Corruption isn’t just a matter of venal motivations, but of incompetent systems, as with the story of the ‘horse passports’ in Ireland. Mild concern that horses were cantering into the catering turned into galloping paranoia that their phenylbutazone medications might be, too, with the news that Irish horses seemed to have more dodgy passports than a Colombian drugs baron, at least one to record their true medication and a clean one to show the abattoir inspectors who could then pass them fit for consumption. It didn’t take much to fiddle these passports, as it only involved the child’s play of putting a piece of sticky tape over bits of it, or even better, just phoning it in as lost and getting an instant replacement. Whether blind eyes were being turned or blinkers worn we don’t know, but the regulatory process can only be described as spectacularly inept.
The fact that the food industry is really a profit industry with no real interest in food may be lost on workers but it is not lost on the world’s richest speculator, Warren Buffett, who has just bought Heinz for $28bn, making him one of the world’s biggest grocers. So now Beanz Meanz Buffett, but does he actually know anything about food, or what goes on in the food producing process? Probably not. Does he care? Probably not. His money goes where the profit is biggest, that’s all. Perhaps he could have bought a pharmaceutical firm instead and started cranking out cheap or free medical supplies for the world’s poor, but business is business and philanthropy is, let’s face it, a hobby for the weekend.

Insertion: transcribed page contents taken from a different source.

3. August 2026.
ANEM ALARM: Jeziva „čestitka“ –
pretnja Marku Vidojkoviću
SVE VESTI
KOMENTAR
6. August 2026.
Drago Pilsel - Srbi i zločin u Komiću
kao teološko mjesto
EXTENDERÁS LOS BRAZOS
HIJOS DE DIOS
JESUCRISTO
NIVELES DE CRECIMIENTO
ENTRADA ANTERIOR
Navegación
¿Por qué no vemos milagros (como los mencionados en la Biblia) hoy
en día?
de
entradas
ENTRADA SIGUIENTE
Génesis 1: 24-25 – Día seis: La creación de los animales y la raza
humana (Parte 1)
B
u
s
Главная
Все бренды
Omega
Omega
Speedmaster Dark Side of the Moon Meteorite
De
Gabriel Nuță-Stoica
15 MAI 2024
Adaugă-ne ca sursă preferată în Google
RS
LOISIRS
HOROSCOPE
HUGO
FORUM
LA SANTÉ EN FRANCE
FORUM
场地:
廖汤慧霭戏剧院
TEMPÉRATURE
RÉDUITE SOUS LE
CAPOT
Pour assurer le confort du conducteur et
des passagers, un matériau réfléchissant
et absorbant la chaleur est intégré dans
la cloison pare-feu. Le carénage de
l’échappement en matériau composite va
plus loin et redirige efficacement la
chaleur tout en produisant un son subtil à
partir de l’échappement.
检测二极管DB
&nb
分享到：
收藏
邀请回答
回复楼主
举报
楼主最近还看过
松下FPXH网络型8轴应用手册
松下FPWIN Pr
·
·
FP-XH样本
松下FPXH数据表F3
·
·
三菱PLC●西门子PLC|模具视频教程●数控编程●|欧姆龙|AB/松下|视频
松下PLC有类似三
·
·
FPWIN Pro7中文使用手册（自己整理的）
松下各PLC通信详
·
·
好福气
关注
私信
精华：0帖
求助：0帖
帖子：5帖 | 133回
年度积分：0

The falling price of DNA testing means that regulators will be better able to spot Roger Rabbit or Roland Rat climbing into the burger mix in future, however manufacturers have every incentive to look for ways around the testing. One tried and tested tactic is ‘pay the fine, promise change and then carry on regardless,’ a viable strategy because even where regulation is not just voluntary, states are reluctant to penalise their own industries to the point of damaging their ability to be competitive in international markets. Meanwhile, pig farms in largely regulation-free China are releasing a ‘tsunami of antibiotic-resistant bacteria’ in meat that contains up to 149 genes resistant to all classes of antibiotic, and there are predictions that a million Americans will get salmonella poisoning this year, and some hundreds may die, because poultry farms are refusing to invest in the vaccine – ‘it doesn’t hurt the birds, so there’s no profit in prevention’ (New Scientist, same issue).
Regulation, like reformism, fights a perpetually losing battle on an ever-expanding frontline in capitalism because money and how to get it are the only things that matter and anyone who gets in the way becomes just another casualty. The fact is that there is no ‘decent’ capitalism, no ‘fair’ way to play the money game, no honest buck or ethical dollar, and anyone who insists that there is, against all the evidence, is just flogging the same old dead horse.